• [WHAT TO PRODUCE]
Reproduce only this range: the line holding "Schmuck & Uhren" through the last line of the data below, both included, exactly, with no pictures.

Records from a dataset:
- - -
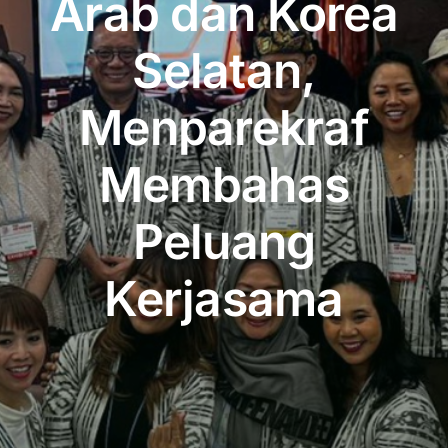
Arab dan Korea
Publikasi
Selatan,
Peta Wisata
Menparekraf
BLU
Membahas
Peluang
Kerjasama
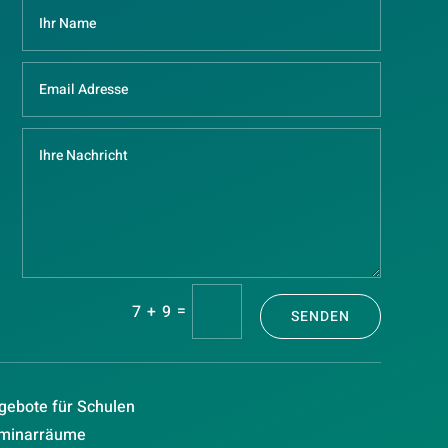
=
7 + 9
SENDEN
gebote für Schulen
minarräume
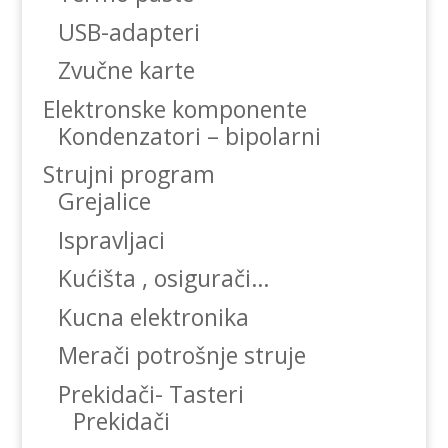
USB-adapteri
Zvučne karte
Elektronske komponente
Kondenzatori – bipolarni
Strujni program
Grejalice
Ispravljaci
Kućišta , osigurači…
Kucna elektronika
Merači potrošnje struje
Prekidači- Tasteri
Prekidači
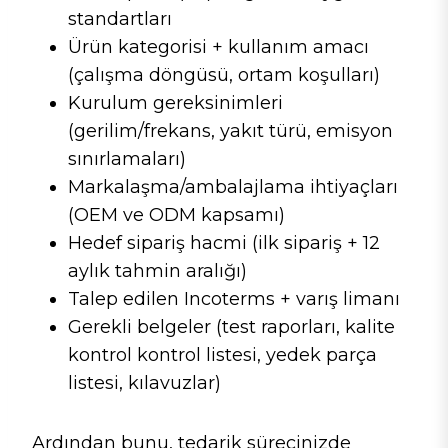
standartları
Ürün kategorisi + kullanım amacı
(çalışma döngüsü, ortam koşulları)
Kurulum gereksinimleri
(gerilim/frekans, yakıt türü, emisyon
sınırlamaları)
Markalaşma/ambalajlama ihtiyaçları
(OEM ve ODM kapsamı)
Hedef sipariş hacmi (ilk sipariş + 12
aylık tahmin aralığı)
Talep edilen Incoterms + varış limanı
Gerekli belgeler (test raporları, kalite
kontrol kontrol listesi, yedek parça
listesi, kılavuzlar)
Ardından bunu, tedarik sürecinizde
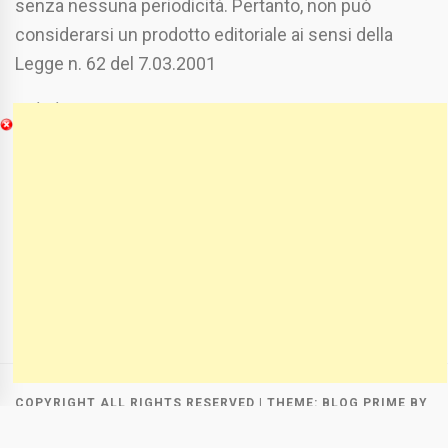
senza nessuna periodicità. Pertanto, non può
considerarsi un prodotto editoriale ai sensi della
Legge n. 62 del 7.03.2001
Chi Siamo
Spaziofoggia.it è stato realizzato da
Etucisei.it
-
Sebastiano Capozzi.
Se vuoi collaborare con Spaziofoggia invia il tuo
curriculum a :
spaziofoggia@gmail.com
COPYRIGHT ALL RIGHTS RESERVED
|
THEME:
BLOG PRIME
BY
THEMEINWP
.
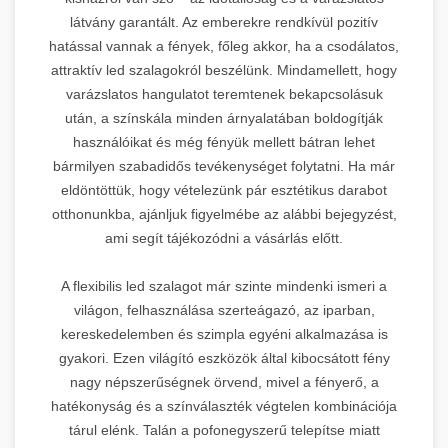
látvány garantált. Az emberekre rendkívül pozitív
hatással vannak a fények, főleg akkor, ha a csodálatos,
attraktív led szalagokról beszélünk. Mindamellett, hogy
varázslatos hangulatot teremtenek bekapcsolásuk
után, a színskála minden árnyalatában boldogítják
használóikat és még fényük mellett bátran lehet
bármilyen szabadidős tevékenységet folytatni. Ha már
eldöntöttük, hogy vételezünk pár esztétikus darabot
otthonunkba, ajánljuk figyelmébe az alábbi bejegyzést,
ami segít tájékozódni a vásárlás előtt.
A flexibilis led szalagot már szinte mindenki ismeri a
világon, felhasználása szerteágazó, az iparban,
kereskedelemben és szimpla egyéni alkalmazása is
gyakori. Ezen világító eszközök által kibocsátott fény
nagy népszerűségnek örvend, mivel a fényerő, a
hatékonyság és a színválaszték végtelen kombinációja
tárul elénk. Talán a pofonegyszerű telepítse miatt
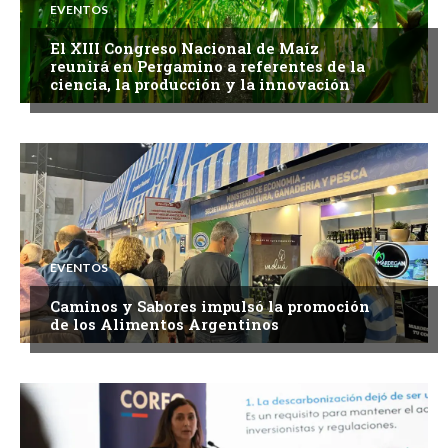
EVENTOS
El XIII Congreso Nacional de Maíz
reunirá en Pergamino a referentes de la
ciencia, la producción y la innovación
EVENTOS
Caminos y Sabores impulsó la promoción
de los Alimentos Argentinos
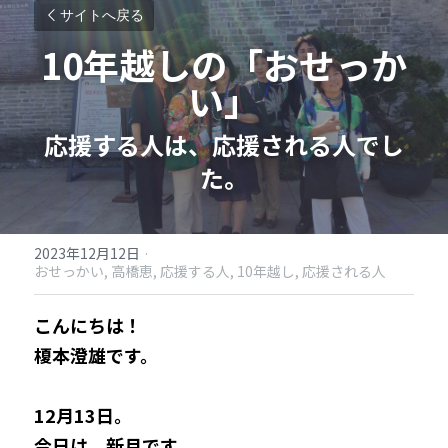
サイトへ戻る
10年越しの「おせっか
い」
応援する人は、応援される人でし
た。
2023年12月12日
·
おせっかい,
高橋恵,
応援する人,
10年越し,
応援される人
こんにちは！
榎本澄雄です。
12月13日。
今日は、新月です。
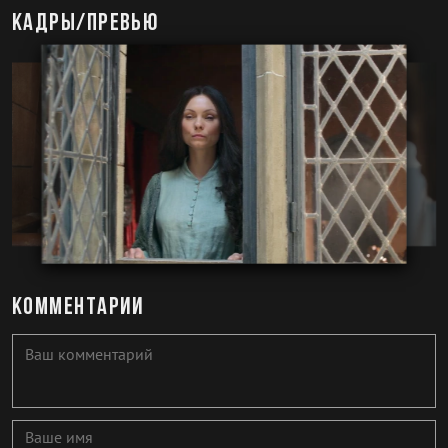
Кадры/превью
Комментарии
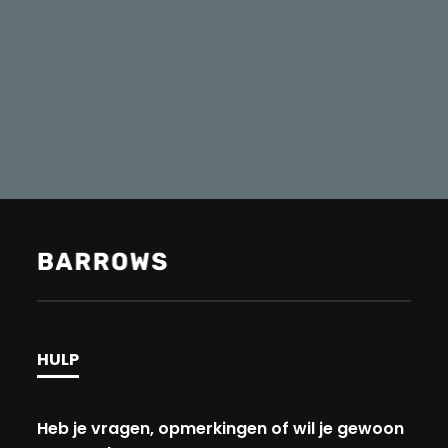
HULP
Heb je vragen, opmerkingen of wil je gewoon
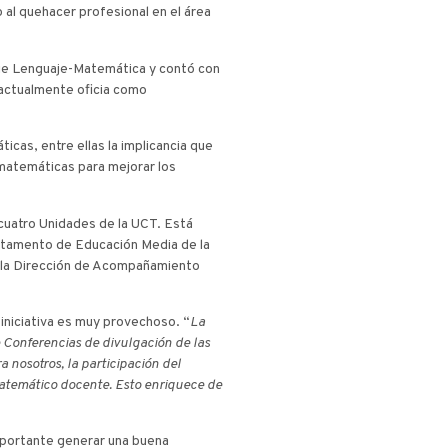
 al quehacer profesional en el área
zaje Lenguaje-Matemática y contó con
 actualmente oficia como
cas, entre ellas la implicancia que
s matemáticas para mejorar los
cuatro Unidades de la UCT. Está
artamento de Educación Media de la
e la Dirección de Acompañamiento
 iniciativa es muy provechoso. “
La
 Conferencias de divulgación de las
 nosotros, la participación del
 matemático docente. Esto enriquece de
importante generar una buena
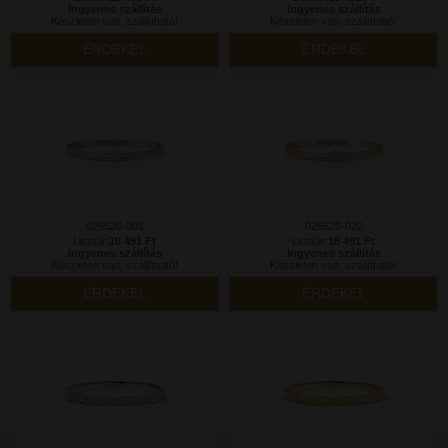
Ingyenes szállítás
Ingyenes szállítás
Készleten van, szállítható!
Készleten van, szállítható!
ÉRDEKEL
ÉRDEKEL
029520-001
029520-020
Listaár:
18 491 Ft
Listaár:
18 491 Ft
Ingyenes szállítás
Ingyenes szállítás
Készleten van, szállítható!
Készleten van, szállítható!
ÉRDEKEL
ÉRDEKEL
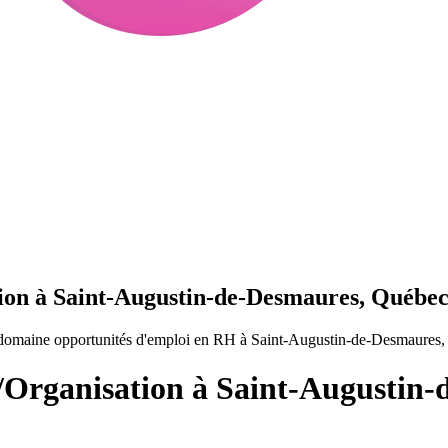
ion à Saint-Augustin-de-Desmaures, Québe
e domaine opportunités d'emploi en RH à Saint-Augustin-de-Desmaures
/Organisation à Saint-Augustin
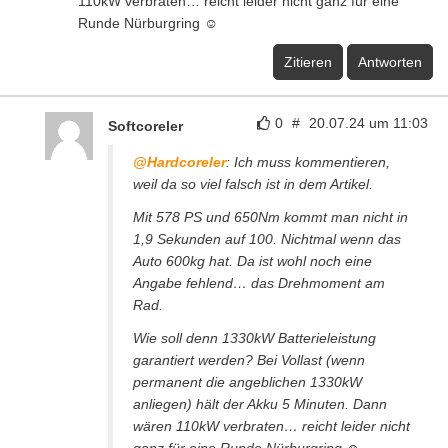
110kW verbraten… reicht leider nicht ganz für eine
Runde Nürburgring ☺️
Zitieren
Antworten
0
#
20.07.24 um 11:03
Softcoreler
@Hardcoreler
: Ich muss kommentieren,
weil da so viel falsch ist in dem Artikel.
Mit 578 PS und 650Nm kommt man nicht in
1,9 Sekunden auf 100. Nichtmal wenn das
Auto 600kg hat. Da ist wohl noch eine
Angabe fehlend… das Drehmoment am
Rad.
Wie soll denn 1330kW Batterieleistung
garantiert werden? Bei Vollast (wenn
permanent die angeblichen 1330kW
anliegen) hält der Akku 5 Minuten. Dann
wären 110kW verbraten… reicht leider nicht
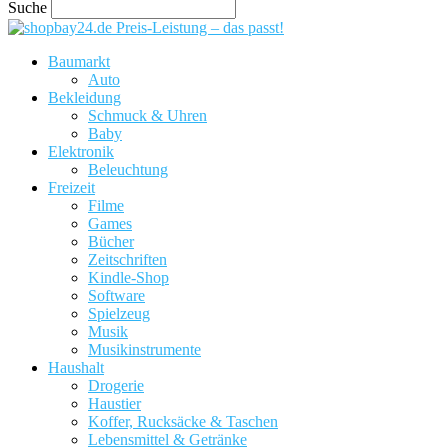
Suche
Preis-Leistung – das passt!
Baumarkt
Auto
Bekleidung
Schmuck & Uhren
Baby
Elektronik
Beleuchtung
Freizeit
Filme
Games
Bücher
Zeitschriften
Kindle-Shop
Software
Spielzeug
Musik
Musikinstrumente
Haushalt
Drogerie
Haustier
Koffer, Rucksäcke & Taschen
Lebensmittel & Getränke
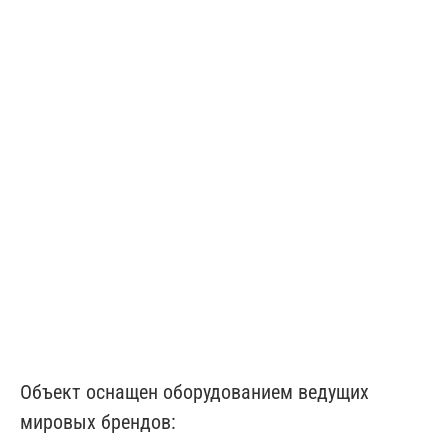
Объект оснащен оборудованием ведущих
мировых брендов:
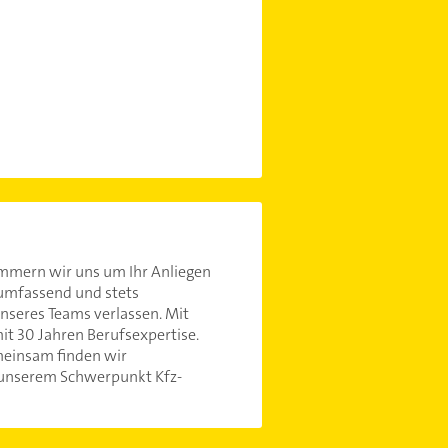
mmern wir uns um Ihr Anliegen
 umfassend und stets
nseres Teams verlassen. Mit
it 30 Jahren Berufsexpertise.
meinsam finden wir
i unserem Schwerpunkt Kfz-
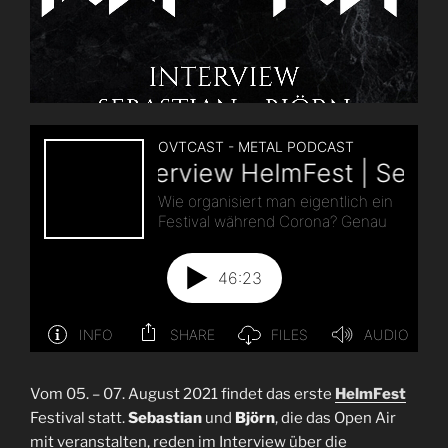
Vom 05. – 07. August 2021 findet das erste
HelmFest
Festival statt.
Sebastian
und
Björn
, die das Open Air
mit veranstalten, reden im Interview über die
- - -
• [ANSWER SECTION]
Schmuck & Uhren
Baby
Elektronik
Beleuchtung
Freizeit
Filme
Games
Bücher
Zeitschriften
Kindle-Shop
Software
Spielzeug
Musik
Musikinstrumente
Haushalt
Drogerie
Haustier
Koffer, Rucksäcke & Taschen
Lebensmittel & Getränke
Объект оснащен оборудованием ведущих
мировых брендов:
mmern wir uns um Ihr Anliegen
 umfassend und stets
nseres Teams verlassen. Mit
it 30 Jahren Berufsexpertise.
meinsam finden wir
i unserem Schwerpunkt Kfz-
Vom 05. – 07. August 2021 findet das erste
HelmFest
Festival statt.
Sebastian
und
Björn
, die das Open Air
mit veranstalten, reden im Interview über die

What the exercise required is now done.